:: THE DATA ::
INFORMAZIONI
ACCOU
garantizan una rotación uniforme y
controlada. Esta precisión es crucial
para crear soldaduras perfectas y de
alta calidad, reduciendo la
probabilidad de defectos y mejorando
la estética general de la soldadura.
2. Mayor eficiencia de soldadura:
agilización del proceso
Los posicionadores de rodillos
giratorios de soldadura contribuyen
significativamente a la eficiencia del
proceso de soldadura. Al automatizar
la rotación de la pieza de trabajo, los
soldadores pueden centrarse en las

:: EXERCISE ::
Using the material above, find each line that holds "eficiencia" and copy that line.

:: RESULT ::
2. Mayor eficiencia de soldadura:
significativamente a la eficiencia del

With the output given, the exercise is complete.